Reviewer #3 (Recommendations For The Authors):
Major points
(1) Choice of cells: Please provide a rationale for why each cell line was used, and make sure that it is clear throughout the manuscript which cell line was used for each particular experiment. The HEK293T cell line is also missing from the reagent table.
We thank the reviewer for pointing out this omission, and have clarified in our revised manuscript which cell lines were used in each experiment. We used HEK293T to generate lentiviruses as described in the methods section.
(2) Missing information from methods. Experimental details are missing from the methods in several places, making it difficult for someone to replicate an experiment. For example, no details are given in the methods describing the explant culture of murine tail tendons (described in results lines 78100), and there are no details on how the skin samples were obtained or stained. Further, no ethical approval details are provided for the use of human skin tissue.

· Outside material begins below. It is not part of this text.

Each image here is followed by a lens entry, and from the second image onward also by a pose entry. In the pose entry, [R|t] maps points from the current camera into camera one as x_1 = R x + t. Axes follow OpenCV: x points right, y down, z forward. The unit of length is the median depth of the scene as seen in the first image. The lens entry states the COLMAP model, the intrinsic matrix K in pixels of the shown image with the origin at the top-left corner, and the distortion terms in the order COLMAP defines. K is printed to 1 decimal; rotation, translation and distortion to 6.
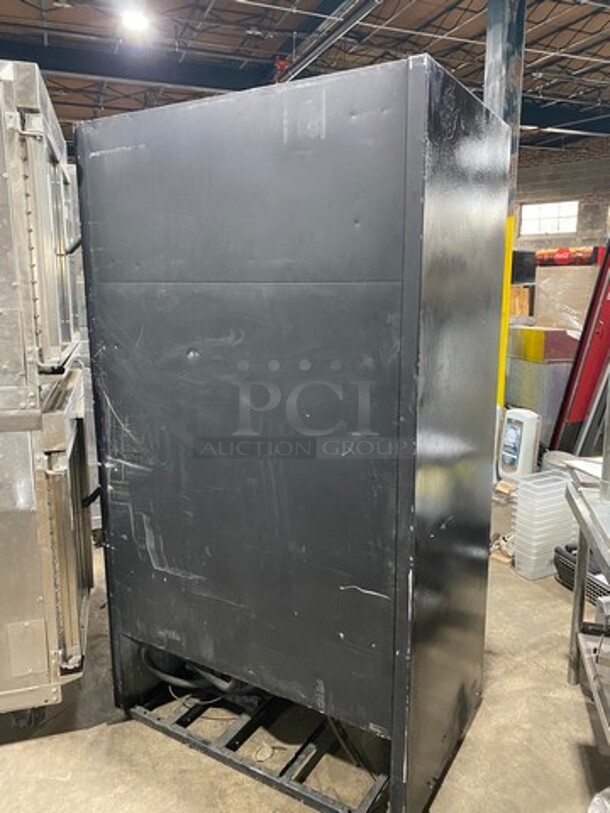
lens RADIAL K [[628.2, 0, 306.5], [0, 628.2, 402.7], [0, 0, 1]] dist [-0.000998, 0.003077]
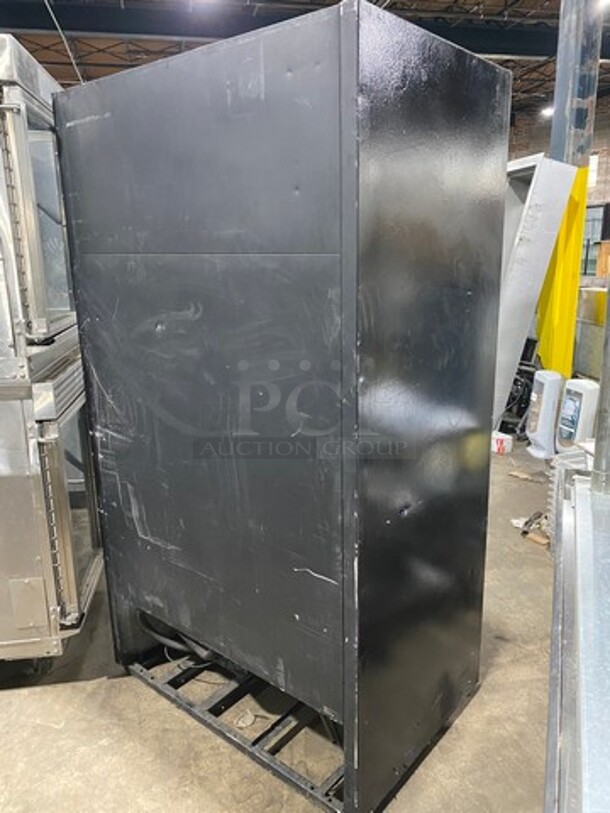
lens RADIAL K [[628.2, 0, 306.5], [0, 628.2, 402.7], [0, 0, 1]] dist [-0.000998, 0.003077]
pose [[0.988024, 0.021865, -0.152746, 0.179748], [-0.012075, 0.997830, 0.064724, -0.023134], [0.153830, -0.062105, 0.986144, 0.046159]]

We apologise for leaving the ethical approval details and skin sample collection out, this was an oversight and will be included in the revised manuscript. We have also included the method to how murine tail tendons were cultured ex vivo (revised lines 527-531, 546-553).

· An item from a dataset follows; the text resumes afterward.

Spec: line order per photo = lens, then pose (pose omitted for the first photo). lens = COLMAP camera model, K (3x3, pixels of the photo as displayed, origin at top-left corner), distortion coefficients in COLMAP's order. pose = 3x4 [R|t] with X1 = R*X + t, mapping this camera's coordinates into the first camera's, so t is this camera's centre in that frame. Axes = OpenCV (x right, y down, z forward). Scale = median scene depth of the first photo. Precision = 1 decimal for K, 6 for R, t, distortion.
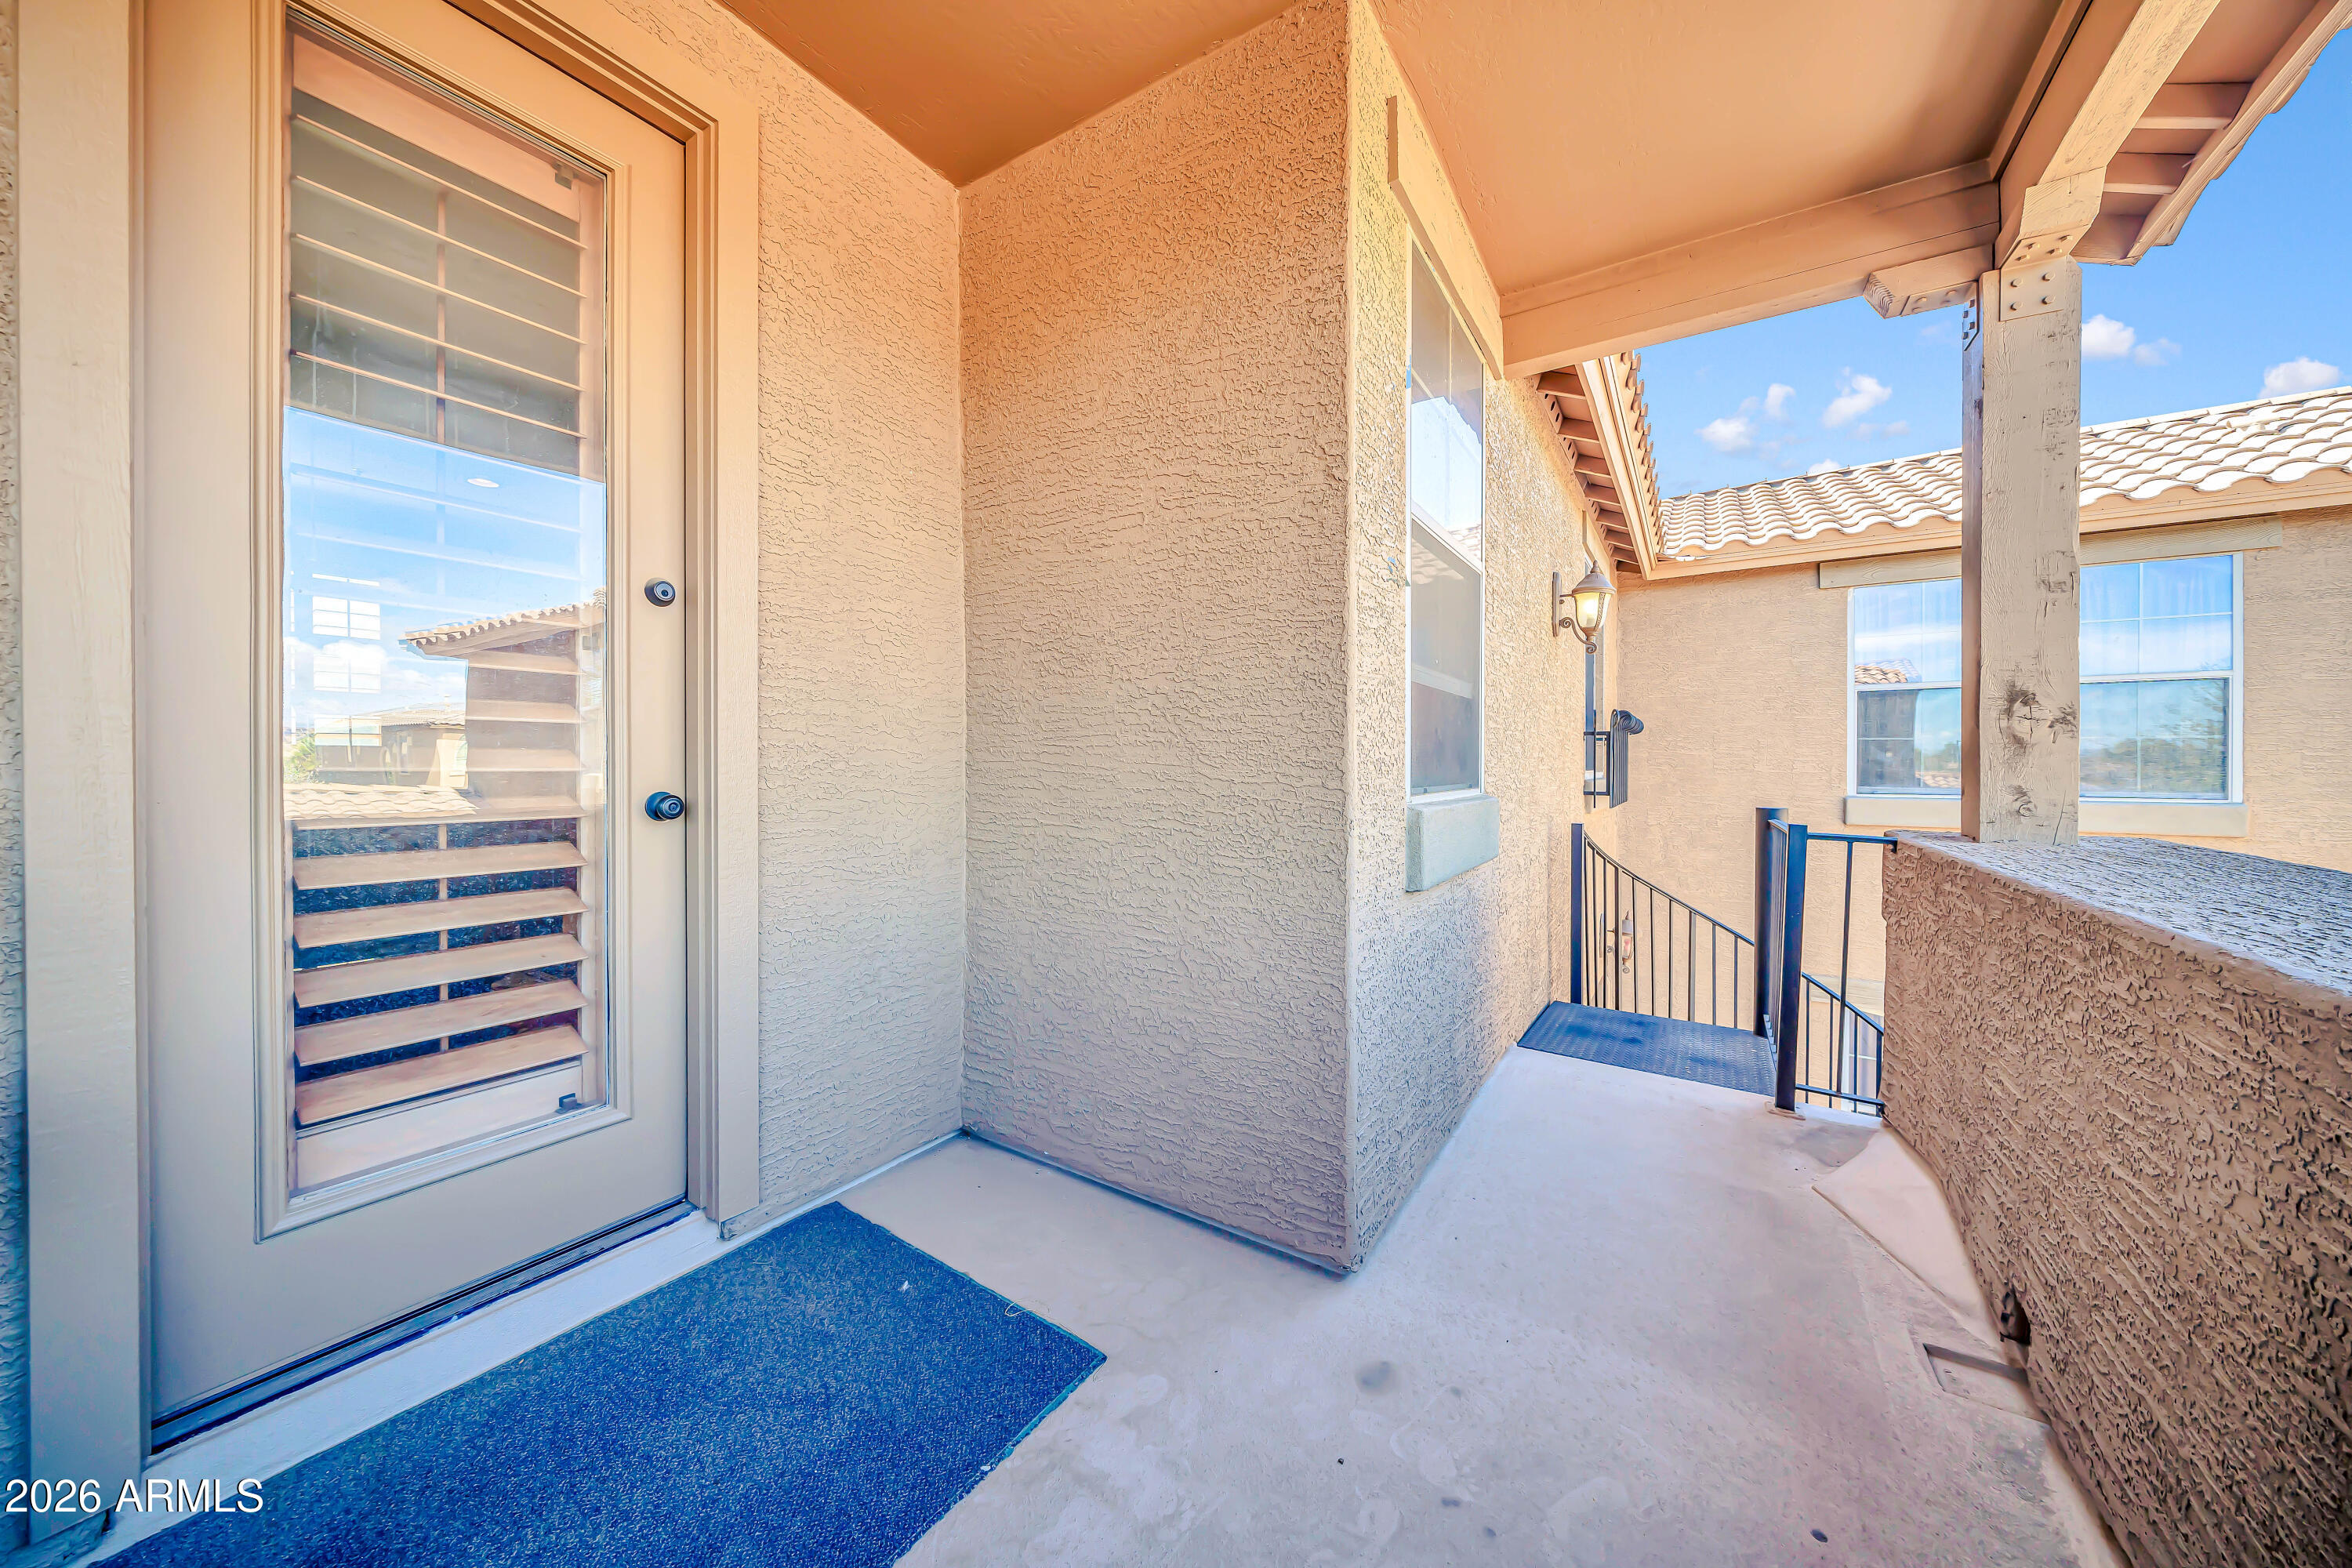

(3) Functional studies in patient-derived cells. To fully establish the role of VPS33b and ITGA11 in fibrotic diseases, functional studies including the knockdown/overexpression of these genes could be performed to establish if the same response is seen as in non-diseased cells.
We agree that this will add much to the paper, and have performed siRNA against VPS33B and ITGA11 in the IPF fibroblasts. We showed that in both cases the amount of recycled labelled-collagen in collagen fibrils is significantly reduced (revised Figure 8D).
Minor Points
We thank the reviewer for pointing out these mistakes, and have corrected and included additional details in the revised manuscript.
(1) Lines 51-52. Wording of this sentence is unclear, please rephrase.
(2) Line 182. Should this be Fig 4G rather than J?
(3) Line 209. Correct spelling of glycosylated.
(4) Line 463. Incomplete brackets and details missing?
(5) Line 590. Correct tense - was rather than are.
(6) Line 593. Specify centrifugation speed.
(7) Line 619. Nuclei rather than nucleus.
(8) Ln 650. Statistical analysis - was normality tested?
(9) Figure 1e - Difficult to read labels for coll/DAPI.